I can not use any jsondiff library. I require to do this without library.
default_config = {
"pipeline_id": "2",
"version": 1.0,
"tasks": [
{
"task_group_id": "Task_group_1",
"branch": [
{
"task_id": "Task_Name_1",
"code_file_path": "tasks/base_creation/final_base_logic.hql",
"language": "hive",
"config": {
"k1": "v1"
},
"sequence": 1,
"condition": "in_start_date in range [2021-10-01 , 2023-11-04]"
}
],
"default": {
"task_id": "Task_group_1_default",
"code_file_path": "tasks/base_creation/default_base_logic.hql",
"language": "hive",
"config": {}
}
},
{
"task_group_id": "Task_group_2",
"branch": [
{
"task_id": "Task_Name_2",
"code_file_path": "tasks/variables_creation/final_cas_logic.py",
"language": "pyspark",
"config": {
"k2": "v2"
},
"sequence": 1,
"condition": "in_start_date in range [2022-02-01 , 2023-11-04]"
},
{
"task_id": "Task_Name_3",
"code_file_path": "tasks/variables_creation/final_sor_logic.py",
"language": "pyspark",
"config": {
"k3": "v3"
},
"sequence": 2,
"condition": "in_start_date in range [2021-10-01 , 2022-01-31]"
}
],
"default": {
"task_id": "Task_group_2_default",
"code_file_path": "tasks/variables_creation/default_variables_logic.py",
"language": "pyspark",
"config": {}
}
}
],
"dependencies": " ['task_group_id_01_Name >> task_group_id_02_Name']"
}
update_config = {
"pipeline_id": "2",
"version": 1.0,
"tasks": [
{
"task_group_id": "Task_group_1",
"branch": [
{
"task_id": "Task_Name_1",
"code_file_path": "tasks/base_creation/final_base_logic.hql",
"language": "hive",
"config": {
"A1": "B1"
},
"sequence": 1,
"condition": "in_start_date in range [2021-10-01 , 2023-11-04]"
}
],
"default": {
"task_id": "Task_group_1_default",
"code_file_path": "tasks/base_creation/default_base_logic.hql",
"language": "hive",
"config": {}
}
},
{
"task_group_id": "Task_group_2",
"branch": [
{
"task_id": "Task_Name_2",
"code_file_path": "tasks/variables_creation/final_cas_logic.py",
"language": "pyspark",
"config": {
"k2": "v2",
"kq1":"kw1"
},
"sequence": 1,
"condition": "in_start_date in range [2022-02-01 , 2023-11-04]"
}
],
"default": {
"task_id": "Task_group_2_default",
"code_file_path": "tasks/variables_creation/default_variables_logic.py",
"language": "pyspark",
"config": {}
}
}
],
"dependencies": " ['task_group_id_01_Name >> task_group_id_02_Name']"
}
when we compared updated_config with default_config. 3 things are happening.

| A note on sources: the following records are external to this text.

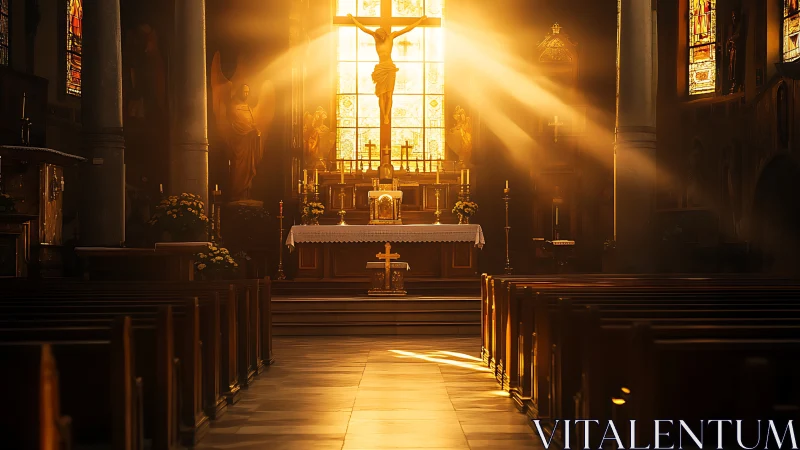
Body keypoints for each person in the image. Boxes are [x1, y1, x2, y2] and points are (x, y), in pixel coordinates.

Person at [348, 14, 427, 124]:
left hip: (389, 68)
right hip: (380, 68)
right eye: (379, 35)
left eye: (382, 35)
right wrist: (353, 19)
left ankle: (386, 115)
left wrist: (420, 20)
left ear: (385, 33)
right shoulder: (375, 37)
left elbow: (407, 29)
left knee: (389, 94)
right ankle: (384, 115)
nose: (381, 37)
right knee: (381, 95)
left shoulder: (391, 36)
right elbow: (363, 28)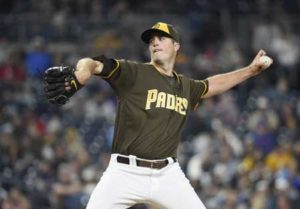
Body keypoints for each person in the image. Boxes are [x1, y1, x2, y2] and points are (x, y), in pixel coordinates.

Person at [44, 22, 273, 209]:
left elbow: (211, 85)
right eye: (151, 40)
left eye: (161, 38)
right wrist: (80, 73)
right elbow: (93, 63)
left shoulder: (186, 86)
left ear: (176, 46)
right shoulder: (134, 72)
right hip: (125, 171)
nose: (154, 42)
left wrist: (250, 70)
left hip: (167, 173)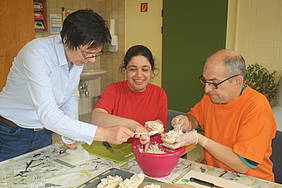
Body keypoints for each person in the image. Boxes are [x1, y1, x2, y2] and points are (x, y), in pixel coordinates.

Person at [0, 9, 134, 162]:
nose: (92, 60)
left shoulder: (76, 55)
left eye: (95, 54)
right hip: (10, 132)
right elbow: (49, 115)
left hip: (43, 132)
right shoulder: (36, 54)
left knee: (40, 178)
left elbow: (69, 94)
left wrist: (71, 131)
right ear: (66, 39)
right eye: (88, 54)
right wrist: (104, 134)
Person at [164, 49, 276, 181]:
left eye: (214, 83)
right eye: (205, 81)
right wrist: (186, 122)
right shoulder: (212, 96)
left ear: (237, 81)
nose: (207, 89)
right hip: (215, 174)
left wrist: (200, 139)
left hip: (249, 180)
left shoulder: (257, 107)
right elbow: (195, 119)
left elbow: (243, 165)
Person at [91, 45, 168, 143]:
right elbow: (96, 118)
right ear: (125, 71)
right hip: (116, 149)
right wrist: (133, 125)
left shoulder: (159, 93)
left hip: (146, 148)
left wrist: (154, 127)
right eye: (133, 69)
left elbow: (160, 128)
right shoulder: (113, 90)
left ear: (152, 72)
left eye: (145, 69)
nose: (139, 75)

- For Task_group_1 task_Name_1 config was changed.
- For Task_group_2 Task_Name_2 there were 2 config. and 2nd one got added in updated_config "kq1":"kw1"
- For task_group_2 Task_Name_3 got deleted
So I only need that info to create a json like this:
api = {
"pipelineId": 2,
"pipelineVersion": 1,
"taskConfigurations": [
{
"taskName": "Task_Name_1",
"configKey": "A1",
"configValue": "B1"
},
{
"taskName": "Task_Name_2",
"configKey": "kq1",
"configValue": "kw1"
}
]
}
In the above api json you can see that we have only updated info in that. By updated I mean when comparing updated_config with default_config
Please help me out. How to make thing changes using python